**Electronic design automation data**
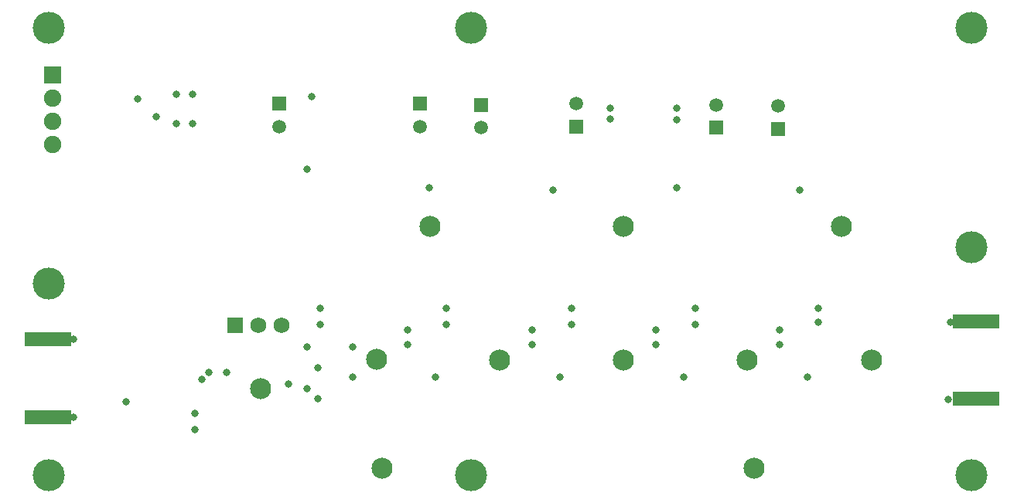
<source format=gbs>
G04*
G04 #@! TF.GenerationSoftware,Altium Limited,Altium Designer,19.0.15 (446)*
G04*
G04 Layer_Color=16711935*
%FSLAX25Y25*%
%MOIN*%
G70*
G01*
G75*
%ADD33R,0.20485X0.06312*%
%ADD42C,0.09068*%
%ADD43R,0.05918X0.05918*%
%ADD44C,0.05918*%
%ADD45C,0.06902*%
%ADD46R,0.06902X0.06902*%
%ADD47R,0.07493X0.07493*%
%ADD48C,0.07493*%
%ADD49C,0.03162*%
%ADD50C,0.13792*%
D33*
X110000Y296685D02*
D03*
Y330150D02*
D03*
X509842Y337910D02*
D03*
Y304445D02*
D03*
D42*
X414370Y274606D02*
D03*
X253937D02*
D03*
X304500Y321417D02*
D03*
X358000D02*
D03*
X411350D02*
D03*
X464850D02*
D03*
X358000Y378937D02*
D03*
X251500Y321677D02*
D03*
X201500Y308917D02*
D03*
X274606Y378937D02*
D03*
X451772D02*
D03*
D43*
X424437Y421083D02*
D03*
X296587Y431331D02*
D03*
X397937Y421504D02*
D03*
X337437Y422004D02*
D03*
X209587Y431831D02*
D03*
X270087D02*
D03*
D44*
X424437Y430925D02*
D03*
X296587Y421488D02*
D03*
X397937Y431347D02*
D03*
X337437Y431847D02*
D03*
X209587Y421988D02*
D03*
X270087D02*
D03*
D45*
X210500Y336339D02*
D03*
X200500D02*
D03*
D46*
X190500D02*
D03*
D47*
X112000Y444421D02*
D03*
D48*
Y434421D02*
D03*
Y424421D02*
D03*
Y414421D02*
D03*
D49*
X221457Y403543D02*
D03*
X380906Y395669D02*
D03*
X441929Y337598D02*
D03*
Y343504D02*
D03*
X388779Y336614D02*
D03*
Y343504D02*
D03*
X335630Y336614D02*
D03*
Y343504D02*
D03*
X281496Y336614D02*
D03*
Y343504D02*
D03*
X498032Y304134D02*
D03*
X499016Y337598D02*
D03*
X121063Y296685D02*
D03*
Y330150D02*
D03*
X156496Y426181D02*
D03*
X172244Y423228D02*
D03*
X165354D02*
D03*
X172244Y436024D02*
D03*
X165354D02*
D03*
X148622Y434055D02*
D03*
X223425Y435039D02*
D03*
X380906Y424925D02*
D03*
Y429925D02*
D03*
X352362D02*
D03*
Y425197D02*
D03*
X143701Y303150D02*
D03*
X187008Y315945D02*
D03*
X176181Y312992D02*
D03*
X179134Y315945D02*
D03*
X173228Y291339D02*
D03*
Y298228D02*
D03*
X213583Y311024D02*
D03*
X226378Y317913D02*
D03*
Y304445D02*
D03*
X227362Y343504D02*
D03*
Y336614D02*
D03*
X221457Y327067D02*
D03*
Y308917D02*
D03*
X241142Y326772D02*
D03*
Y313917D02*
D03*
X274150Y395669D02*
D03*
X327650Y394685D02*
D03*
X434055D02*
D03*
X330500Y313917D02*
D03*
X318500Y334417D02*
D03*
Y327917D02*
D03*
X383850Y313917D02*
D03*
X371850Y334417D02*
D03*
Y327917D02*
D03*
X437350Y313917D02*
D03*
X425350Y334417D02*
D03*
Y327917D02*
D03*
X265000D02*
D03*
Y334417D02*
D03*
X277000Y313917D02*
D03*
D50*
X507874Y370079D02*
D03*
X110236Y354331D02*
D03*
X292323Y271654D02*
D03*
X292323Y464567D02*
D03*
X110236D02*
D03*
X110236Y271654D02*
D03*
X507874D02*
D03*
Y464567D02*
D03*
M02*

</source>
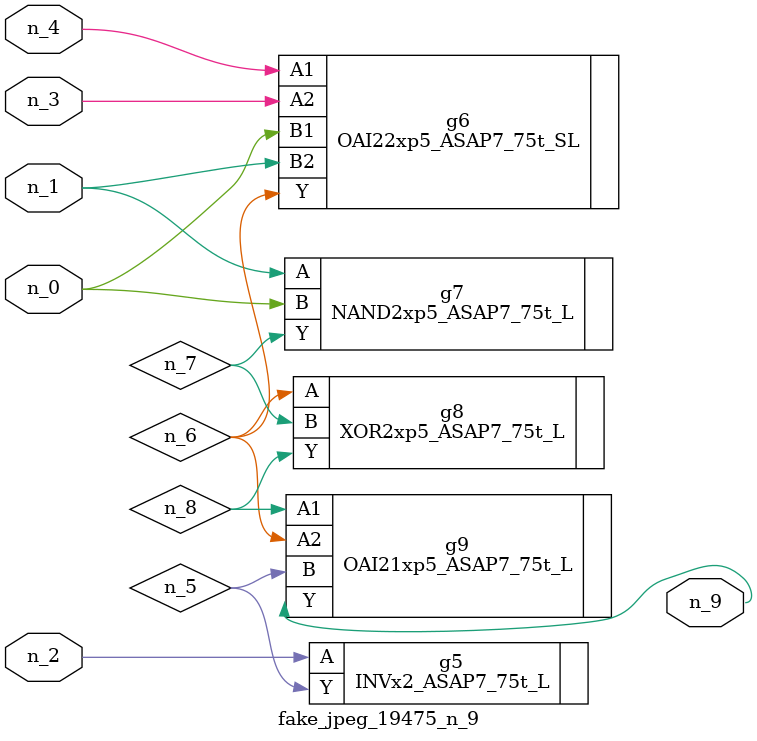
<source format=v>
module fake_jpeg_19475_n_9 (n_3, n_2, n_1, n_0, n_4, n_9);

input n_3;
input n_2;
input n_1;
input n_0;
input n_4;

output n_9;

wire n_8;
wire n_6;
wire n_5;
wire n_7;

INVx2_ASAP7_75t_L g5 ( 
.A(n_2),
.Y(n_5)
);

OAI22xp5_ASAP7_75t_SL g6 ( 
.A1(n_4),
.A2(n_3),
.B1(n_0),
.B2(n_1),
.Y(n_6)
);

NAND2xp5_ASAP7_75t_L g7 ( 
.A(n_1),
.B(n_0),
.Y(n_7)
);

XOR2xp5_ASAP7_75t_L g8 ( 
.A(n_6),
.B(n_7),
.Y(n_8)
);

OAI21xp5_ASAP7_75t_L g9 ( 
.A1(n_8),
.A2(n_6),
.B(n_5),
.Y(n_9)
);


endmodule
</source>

**To-do item**
For each record above, write out every line exactly and skip the pictures.

**Answer to this exercise**
<source format=gbs>
G04*
G04 #@! TF.GenerationSoftware,Altium Limited,Altium Designer,19.0.15 (446)*
G04*
G04 Layer_Color=16711935*
%FSLAX25Y25*%
%MOIN*%
G70*
G01*
G75*
%ADD33R,0.20485X0.06312*%
%ADD42C,0.09068*%
%ADD43R,0.05918X0.05918*%
%ADD44C,0.05918*%
%ADD45C,0.06902*%
%ADD46R,0.06902X0.06902*%
%ADD47R,0.07493X0.07493*%
%ADD48C,0.07493*%
%ADD49C,0.03162*%
%ADD50C,0.13792*%
D33*
X110000Y296685D02*
D03*
Y330150D02*
D03*
X509842Y337910D02*
D03*
Y304445D02*
D03*
D42*
X414370Y274606D02*
D03*
X253937D02*
D03*
X304500Y321417D02*
D03*
X358000D02*
D03*
X411350D02*
D03*
X464850D02*
D03*
X358000Y378937D02*
D03*
X251500Y321677D02*
D03*
X201500Y308917D02*
D03*
X274606Y378937D02*
D03*
X451772D02*
D03*
D43*
X424437Y421083D02*
D03*
X296587Y431331D02*
D03*
X397937Y421504D02*
D03*
X337437Y422004D02*
D03*
X209587Y431831D02*
D03*
X270087D02*
D03*
D44*
X424437Y430925D02*
D03*
X296587Y421488D02*
D03*
X397937Y431347D02*
D03*
X337437Y431847D02*
D03*
X209587Y421988D02*
D03*
X270087D02*
D03*
D45*
X210500Y336339D02*
D03*
X200500D02*
D03*
D46*
X190500D02*
D03*
D47*
X112000Y444421D02*
D03*
D48*
Y434421D02*
D03*
Y424421D02*
D03*
Y414421D02*
D03*
D49*
X221457Y403543D02*
D03*
X380906Y395669D02*
D03*
X441929Y337598D02*
D03*
Y343504D02*
D03*
X388779Y336614D02*
D03*
Y343504D02*
D03*
X335630Y336614D02*
D03*
Y343504D02*
D03*
X281496Y336614D02*
D03*
Y343504D02*
D03*
X498032Y304134D02*
D03*
X499016Y337598D02*
D03*
X121063Y296685D02*
D03*
Y330150D02*
D03*
X156496Y426181D02*
D03*
X172244Y423228D02*
D03*
X165354D02*
D03*
X172244Y436024D02*
D03*
X165354D02*
D03*
X148622Y434055D02*
D03*
X223425Y435039D02*
D03*
X380906Y424925D02*
D03*
Y429925D02*
D03*
X352362D02*
D03*
Y425197D02*
D03*
X143701Y303150D02*
D03*
X187008Y315945D02*
D03*
X176181Y312992D02*
D03*
X179134Y315945D02*
D03*
X173228Y291339D02*
D03*
Y298228D02*
D03*
X213583Y311024D02*
D03*
X226378Y317913D02*
D03*
Y304445D02*
D03*
X227362Y343504D02*
D03*
Y336614D02*
D03*
X221457Y327067D02*
D03*
Y308917D02*
D03*
X241142Y326772D02*
D03*
Y313917D02*
D03*
X274150Y395669D02*
D03*
X327650Y394685D02*
D03*
X434055D02*
D03*
X330500Y313917D02*
D03*
X318500Y334417D02*
D03*
Y327917D02*
D03*
X383850Y313917D02*
D03*
X371850Y334417D02*
D03*
Y327917D02*
D03*
X437350Y313917D02*
D03*
X425350Y334417D02*
D03*
Y327917D02*
D03*
X265000D02*
D03*
Y334417D02*
D03*
X277000Y313917D02*
D03*
D50*
X507874Y370079D02*
D03*
X110236Y354331D02*
D03*
X292323Y271654D02*
D03*
X292323Y464567D02*
D03*
X110236D02*
D03*
X110236Y271654D02*
D03*
X507874D02*
D03*
Y464567D02*
D03*
M02*

</source>
<source format=v>
module fake_jpeg_19475_n_9 (n_3, n_2, n_1, n_0, n_4, n_9);

input n_3;
input n_2;
input n_1;
input n_0;
input n_4;

output n_9;

wire n_8;
wire n_6;
wire n_5;
wire n_7;

INVx2_ASAP7_75t_L g5 ( 
.A(n_2),
.Y(n_5)
);

OAI22xp5_ASAP7_75t_SL g6 ( 
.A1(n_4),
.A2(n_3),
.B1(n_0),
.B2(n_1),
.Y(n_6)
);

NAND2xp5_ASAP7_75t_L g7 ( 
.A(n_1),
.B(n_0),
.Y(n_7)
);

XOR2xp5_ASAP7_75t_L g8 ( 
.A(n_6),
.B(n_7),
.Y(n_8)
);

OAI21xp5_ASAP7_75t_L g9 ( 
.A1(n_8),
.A2(n_6),
.B(n_5),
.Y(n_9)
);


endmodule
</source>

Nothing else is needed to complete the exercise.